Textauszug –
Über Jaroslav Rudiš’s „Vom Ende es Punks in Helsinki“ und verdrängte, europäische Geschichte(n).
Wo sich in der Gegenwart EU-finanzierte Radwege durch malerische Natur schlängeln und Deutschland mit Tschechien unbemerkt verbinden, versuchen 1987 der DDR-Punker Ole und die ČSSR-Punkerin Nancy die Flucht ‚in den Westen‘. Während Nancy vor Oles Augen von Wachpatrouillen erschossen wird, erwarten Ole Repression und Ausgrenzung – und 20 Jahre nach dem Mauerfall das Dahinvegetieren im geschichtsvergessenen Wohlfühlkapitalismus einer ostdeutschen Großstadt.
„Vom Ende des Punks in Helsinki“ ist ein Roman des Schrifststellers, Drehbuchautors und Dramatikers Jaruslav Rudiš und erschien 2014 auf Deutsch bei Luchterhand. Der Protagonist Ole erlebte seine Jugend in der DDR als Punk-Rebell, Frauenheld und Mitglied einer erfolgreichen Punkband. Das Jetzt des Wohlfühlkapitalismus hingegen, wo die Vergangenheit unter sanierten Neubauten vergraben wird, erlebt er sowohl als verstaubt und trist, als auch hektisch und schnell und entscheidet sich fürs einsame Außenseitertum. Von den lauten Revoluzzerklängen der Punkmusik ist nur der stille Widerstand gegen Bio-Helikoptermütter und Hipster in seiner verrauchten Kneipe ‚Helsinki‘ geblieben, wo er zu Soljanka und Wodka die Vergangenheit zu konservieren scheint.
Doch die Bagger auf den Baustellen der ostdeutschen Großstadt lassen im ‚Helsinki‘ die Gläser wackeln und scheinen sich durch seine schmerzhaften Erinnerungen zu wühlen. Als das ‚Helsinki‘ geschlossen wird, folgt Ole den Schatten der Vergangenheit zu dem Ort, wo ihn auch heute noch die Angst einholt, dass „hinter jedem Baum Soldaten mit geladenem Maschinengewehr“ wartet. Dort finden er, und die Leser*innen, in Nancys Tagebuch ein Zeugnis über lebendigen Punk und rebellische Jugend in der zeitgleichen Dystopie der Perspektivlosigkeit und Dynamik der Umbruchszeit.

Bereitgestellte Daten –
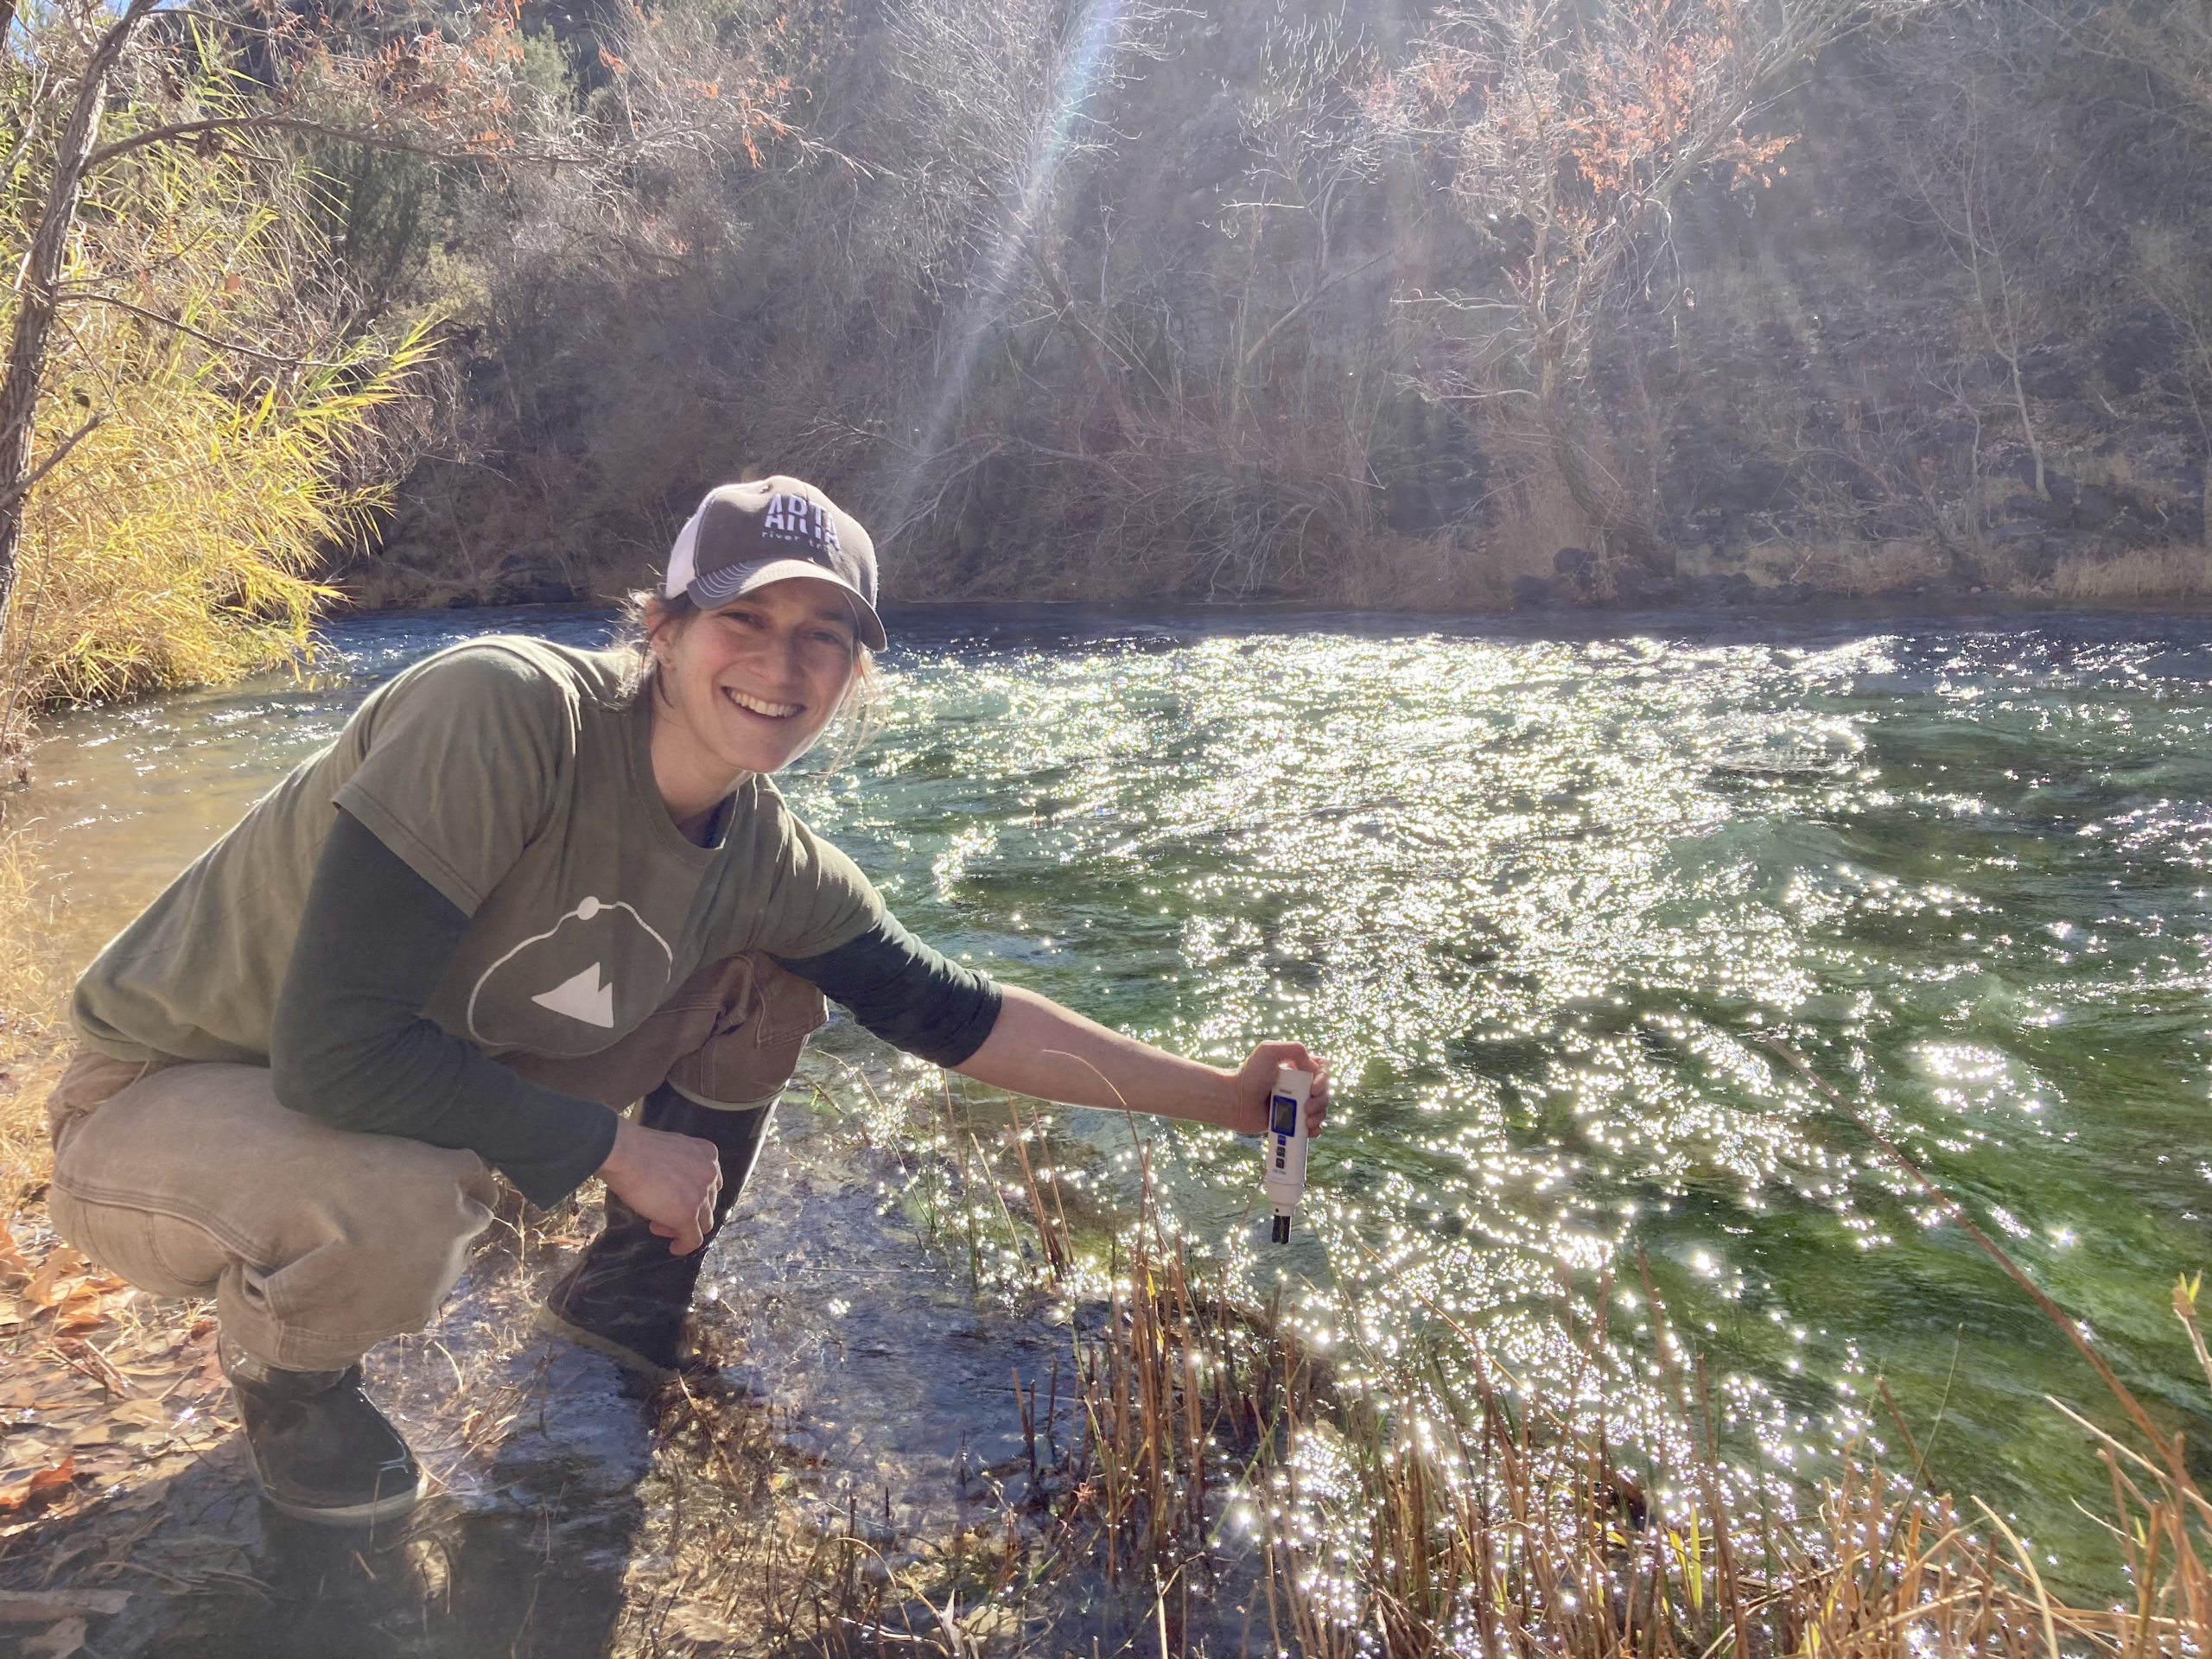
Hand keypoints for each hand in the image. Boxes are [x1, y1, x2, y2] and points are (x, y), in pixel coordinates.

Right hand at [596, 1116, 720, 1253]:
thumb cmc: (635, 1150)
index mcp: (707, 1154)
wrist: (625, 1154)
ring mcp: (701, 1194)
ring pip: (704, 1223)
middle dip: (687, 1212)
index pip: (710, 1183)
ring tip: (657, 1226)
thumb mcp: (669, 1152)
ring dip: (683, 1228)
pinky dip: (685, 1246)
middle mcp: (710, 1173)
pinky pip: (694, 1239)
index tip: (673, 1199)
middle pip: (708, 1203)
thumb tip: (672, 1187)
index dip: (693, 1195)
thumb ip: (679, 1167)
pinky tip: (674, 1247)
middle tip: (661, 1215)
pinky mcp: (687, 1214)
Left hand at [1227, 1042, 1330, 1138]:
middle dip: (1321, 1101)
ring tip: (1306, 1121)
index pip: (1321, 1069)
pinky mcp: (1289, 1121)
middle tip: (1306, 1108)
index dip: (1323, 1079)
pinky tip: (1311, 1131)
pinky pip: (1310, 1127)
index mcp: (1296, 1067)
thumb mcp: (1269, 1051)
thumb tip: (1313, 1068)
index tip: (1313, 1088)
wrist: (1234, 1101)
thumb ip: (1295, 1049)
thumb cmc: (1249, 1075)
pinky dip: (1315, 1129)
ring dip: (1319, 1116)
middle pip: (1323, 1092)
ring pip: (1320, 1110)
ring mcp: (1295, 1103)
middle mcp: (1297, 1084)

Aufgaben –
a - Übersetze den folgenden Satz aus dem Textauszug über den Punk-Roman ins Englische: „Der Protagonist Ole erlebte seine Jugend in der DDR als Punk-Rebell, Frauenheld und Mitglied einer erfolgreichen Punkband.“
b - Ändere einen Abschnitt aus dem Textauszug über den Punk-Roman, indem du „Wachpatrouillen“ durch „Grenzsoldaten“ ersetzt. Setze bei den Worten „Über Jaroslav Rudiš’s“ ein und höre nach „einer ostdeutschen Großstadt.“ auf.
c - Führe den Textauszug über den Punk-Roman nach seinem letzten Satz weiter.

Antworten –
a - The protagonist Ole spent his youth in the GDR as a punk rebel, womanizer, and member of a successful punk band.

b -
Über Jaroslav Rudiš’s „Vom Ende es Punks in Helsinki“ und verdrängte, europäische Geschichte(n).
Wo sich in der Gegenwart EU-finanzierte Radwege durch malerische Natur schlängeln und Deutschland mit Tschechien unbemerkt verbinden, versuchen 1987 der DDR-Punker Ole und die ČSSR-Punkerin Nancy die Flucht ‚in den Westen‘. Während Nancy vor Oles Augen von Grenzsoldaten erschossen wird, erwarten Ole Repression und Ausgrenzung – und 20 Jahre nach dem Mauerfall das Dahinvegetieren im geschichtsvergessenen Wohlfühlkapitalismus einer ostdeutschen Großstadt.

c -
Denjenigen, die in Literatur und Film den Kalten Krieg bisher hauptsächlich durch die narrative Linse der repressiven DDR in Isolation von der freiheitlichen BRD sahen, ermöglicht Rudiš`s deutsch-tschechische Erzählperspektive einen neuen Verständnishorizont. Sein Roman veranschaulicht die Erfahrung des Aufwachsens im Sozialismus und der Punk-Subkultur als europäische Erfahrung, die verbindet. Ob russische Okkupation, Erkrankungen nach Tschernobyl oder das Schicksal der Sudetendeutschen – diese Erfahrungen wurden, wenn auch vielleicht nicht bewusst gemeinsam erfahren, dennoch von Europäer*innen als Realität geteilt.
Sie gipfeln als europäisches und rebellisch-freiheitliches Moment im Mírový Konzert in Plzeň/Pilsen, einem Konzert das die Olof-Palmen-Friedensmärsche unterstützte, welche sich durch die BRD, DDR und ČSSR zogen. Es war die erste und einzige Möglichkeit, (west)deutsche Punkbands wie die „Die Toten Hosen“[1] live zu sehen und so reisten zehntausende Menschen, insbesondere aus der DDR, nach Pilsen. Das Konzert bildet auch den Höhepunkt des Romans, denn dort treffen sich Ole und Nancy im Roman, woraufhin sie nach einer gemeinsamen Nacht in einer Hütte im Wald spontan die Flucht versuchen.
Die Frage, ob Ole die Freiheit, die er weder durch seinen Fluchtversuch noch durch den Mauerfall gefunden hat, jemals findet, bleibt offen. Doch eine Befreiung scheint die Aufarbeitung seiner Geschichte, die Auseinandersetzung mit der Vergangenheit zu sein. Eine Auseinandersetzung jener Geschichten, ehemals versteckt, verboten und verschwiegen, denen in seiner Stadt der schonungslosen, rasenden Modernisierung und Gentrifizierung kein Raum mehr bleibt.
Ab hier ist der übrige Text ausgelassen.